━━━ DATA EXTRACTS ━━━

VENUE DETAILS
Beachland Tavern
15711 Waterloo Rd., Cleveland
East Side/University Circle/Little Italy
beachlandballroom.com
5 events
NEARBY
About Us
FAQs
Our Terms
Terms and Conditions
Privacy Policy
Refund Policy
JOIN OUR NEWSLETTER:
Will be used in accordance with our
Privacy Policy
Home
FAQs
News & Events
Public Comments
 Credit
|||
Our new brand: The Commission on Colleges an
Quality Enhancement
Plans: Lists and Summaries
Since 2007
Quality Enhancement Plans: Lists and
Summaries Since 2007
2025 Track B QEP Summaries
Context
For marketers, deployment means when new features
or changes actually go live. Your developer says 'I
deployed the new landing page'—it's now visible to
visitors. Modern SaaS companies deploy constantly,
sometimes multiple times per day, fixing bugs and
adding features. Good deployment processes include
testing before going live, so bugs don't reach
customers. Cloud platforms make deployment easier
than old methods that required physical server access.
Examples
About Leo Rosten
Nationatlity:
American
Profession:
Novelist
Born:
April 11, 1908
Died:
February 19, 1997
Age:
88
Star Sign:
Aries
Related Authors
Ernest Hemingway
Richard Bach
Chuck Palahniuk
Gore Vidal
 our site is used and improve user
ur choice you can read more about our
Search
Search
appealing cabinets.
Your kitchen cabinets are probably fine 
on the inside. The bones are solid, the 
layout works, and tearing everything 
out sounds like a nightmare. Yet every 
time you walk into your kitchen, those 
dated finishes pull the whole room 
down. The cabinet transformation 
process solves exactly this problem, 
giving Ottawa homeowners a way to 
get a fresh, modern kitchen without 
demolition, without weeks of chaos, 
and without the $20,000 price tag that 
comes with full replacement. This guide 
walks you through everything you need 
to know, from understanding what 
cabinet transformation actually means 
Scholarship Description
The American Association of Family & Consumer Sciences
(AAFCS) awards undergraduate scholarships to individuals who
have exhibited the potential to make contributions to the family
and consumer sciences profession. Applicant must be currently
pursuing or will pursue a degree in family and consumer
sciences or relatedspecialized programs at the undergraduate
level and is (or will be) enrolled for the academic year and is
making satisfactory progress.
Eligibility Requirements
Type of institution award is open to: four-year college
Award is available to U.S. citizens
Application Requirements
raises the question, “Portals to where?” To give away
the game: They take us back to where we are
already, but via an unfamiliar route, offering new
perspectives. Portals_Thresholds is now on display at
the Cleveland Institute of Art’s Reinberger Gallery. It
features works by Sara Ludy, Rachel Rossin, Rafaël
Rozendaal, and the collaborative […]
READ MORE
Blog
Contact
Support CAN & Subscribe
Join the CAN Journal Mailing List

━━━

PROBLEM: Copy the rows above in full, substituting "Privacy Notice" for each occurrence of "Privacy Policy" and leaving every other word as it stands.

OUTPUT BELOW:
VENUE DETAILS
Beachland Tavern
15711 Waterloo Rd., Cleveland
East Side/University Circle/Little Italy
beachlandballroom.com
5 events
NEARBY
About Us
FAQs
Our Terms
Terms and Conditions
Privacy Notice
Refund Policy
JOIN OUR NEWSLETTER:
Will be used in accordance with our
Privacy Notice
Home
FAQs
News & Events
Public Comments
 Credit
|||
Our new brand: The Commission on Colleges an
Quality Enhancement
Plans: Lists and Summaries
Since 2007
Quality Enhancement Plans: Lists and
Summaries Since 2007
2025 Track B QEP Summaries
Context
For marketers, deployment means when new features
or changes actually go live. Your developer says 'I
deployed the new landing page'—it's now visible to
visitors. Modern SaaS companies deploy constantly,
sometimes multiple times per day, fixing bugs and
adding features. Good deployment processes include
testing before going live, so bugs don't reach
customers. Cloud platforms make deployment easier
than old methods that required physical server access.
Examples
About Leo Rosten
Nationatlity:
American
Profession:
Novelist
Born:
April 11, 1908
Died:
February 19, 1997
Age:
88
Star Sign:
Aries
Related Authors
Ernest Hemingway
Richard Bach
Chuck Palahniuk
Gore Vidal
 our site is used and improve user
ur choice you can read more about our
Search
Search
appealing cabinets.
Your kitchen cabinets are probably fine 
on the inside. The bones are solid, the 
layout works, and tearing everything 
out sounds like a nightmare. Yet every 
time you walk into your kitchen, those 
dated finishes pull the whole room 
down. The cabinet transformation 
process solves exactly this problem, 
giving Ottawa homeowners a way to 
get a fresh, modern kitchen without 
demolition, without weeks of chaos, 
and without the $20,000 price tag that 
comes with full replacement. This guide 
walks you through everything you need 
to know, from understanding what 
cabinet transformation actually means 
Scholarship Description
The American Association of Family & Consumer Sciences
(AAFCS) awards undergraduate scholarships to individuals who
have exhibited the potential to make contributions to the family
and consumer sciences profession. Applicant must be currently
pursuing or will pursue a degree in family and consumer
sciences or relatedspecialized programs at the undergraduate
level and is (or will be) enrolled for the academic year and is
making satisfactory progress.
Eligibility Requirements
Type of institution award is open to: four-year college
Award is available to U.S. citizens
Application Requirements
raises the question, “Portals to where?” To give away
the game: They take us back to where we are
already, but via an unfamiliar route, offering new
perspectives. Portals_Thresholds is now on display at
the Cleveland Institute of Art’s Reinberger Gallery. It
features works by Sara Ludy, Rachel Rossin, Rafaël
Rozendaal, and the collaborative […]
READ MORE
Blog
Contact
Support CAN & Subscribe
Join the CAN Journal Mailing List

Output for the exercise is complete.